Vier Mal musste Ali den geheimen Weg über die syrisch-israelische Grenze gehen. Und die Behandlung ist längst noch nicht abgeschlossen, sagt sein Arzt Ohad Ronen.
"Wahrscheinlich passiert er mit Hilfe des Roten Kreuzes oder mit wem auch immer die Grenze. Er versucht, wann immer er kann, die Behandlung hier fortzusetzen. Aber wir können nicht einen Termin mit ihm ausmachen, an dem er hier erscheinen muss. Wir können ihm zwar sagen, dass wir ihn in ein paar Monaten wiedersehen wollen, aber wir können nie sicher sein, dass er wieder kommt."
Meinung über Israel vollkommen geändert
Ali steht an der Rezeption in der Kopfchirurgie. Er spricht mit zwei Krankenschwestern. Sie sind arabische Israelinnen. Alis Unterkiefer ist mit Verbänden dick umwickelt. Er lacht mit den jungen Frauen. Sie verstehen ihn, auch wenn die fehlende Zunge das Reden fast unmöglich macht.
"Ich wollte anfangs auf keinen Fall nach Israel. Früher sagte jeder, dass dort unsere Feinde sind und dass es sehr gefährlich dort ist. Aber nachdem man hier mein Leben gerettet hat und ich viele Monate im Krankenhaus war, habe ich meine Meinung vollkommen geändert."
Ali sagt, er habe keine Angst vor den Rebellen in Syrien.

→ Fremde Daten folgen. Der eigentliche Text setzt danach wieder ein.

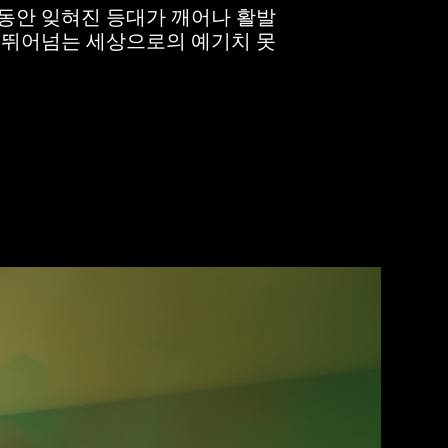
, 오랫동안 잊혀진 등대가 깨어나 활발
을 뛰어넘는 세상으로의 예기치 못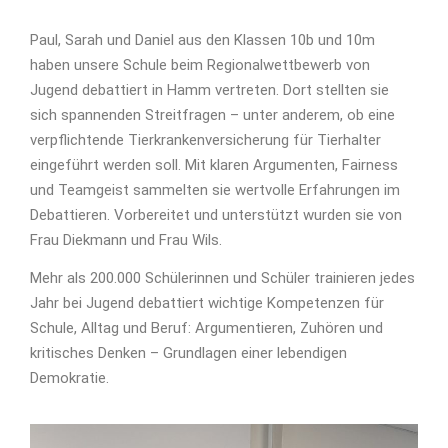
Paul, Sarah und Daniel aus den Klassen 10b und 10m
haben unsere Schule beim Regionalwettbewerb von
Jugend debattiert in Hamm vertreten. Dort stellten sie
sich spannenden Streitfragen – unter anderem, ob eine
verpflichtende Tierkrankenversicherung für Tierhalter
eingeführt werden soll. Mit klaren Argumenten, Fairness
und Teamgeist sammelten sie wertvolle Erfahrungen im
Debattieren. Vorbereitet und unterstützt wurden sie von
Frau Diekmann und Frau Wils.
Mehr als 200.000 Schülerinnen und Schüler trainieren jedes
Jahr bei Jugend debattiert wichtige Kompetenzen für
Schule, Alltag und Beruf: Argumentieren, Zuhören und
kritisches Denken – Grundlagen einer lebendigen
Demokratie.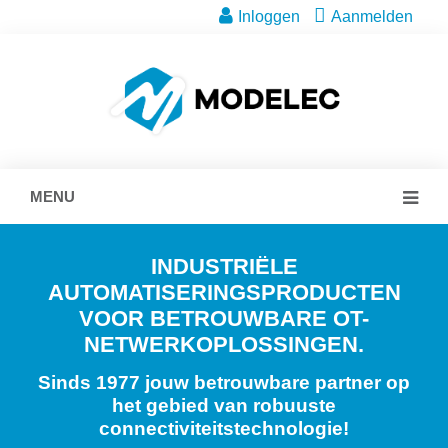
Inloggen
Aanmelden
MENU
INDUSTRIËLE
AUTOMATISERINGSPRODUCTEN
VOOR BETROUWBARE OT-
NETWERKOPLOSSINGEN.
Sinds 1977 jouw betrouwbare partner op
het gebied van robuuste
connectiviteitstechnologie!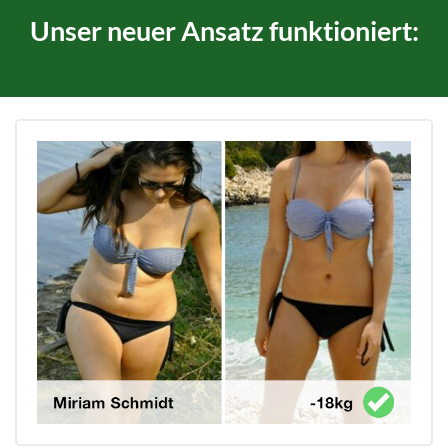
Unser neuer Ansatz funktioniert:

Alle wüssten, dass in Israel Nothilfe geleistet wird. Angst mache ihm der Gedanke, das Regime von Baschar al-Assad könnte an der Macht bleiben.
"Ich habe kein Problem, bei mir zu Hause zu erzählen, dass ich in Israel behandelt werde. Die meisten meiner Freunde und Nachbarn haben mittlerweile ihre Meinung über Israel geändert. Ich bin ja nicht der Einzige, dem hier geholfen wird. Alle in meiner Umgebung hoffen, dass eines Tages Frieden ist mit Israel."
Bis dahin aber gilt für die meisten der medizinischen Grenzgänger: Alles muss geheim bleiben, sagt der Kopfchirurg Ohad Ronen.
"Ich habe gehört, dass sie jedes hebräische Dokument zerstören, bevor sie zurück nach Syrien gehen. Sie verbrennen alles oder werfen es weg. Es darf keinen Beweis geben, dass sie in Israel gewesen sind."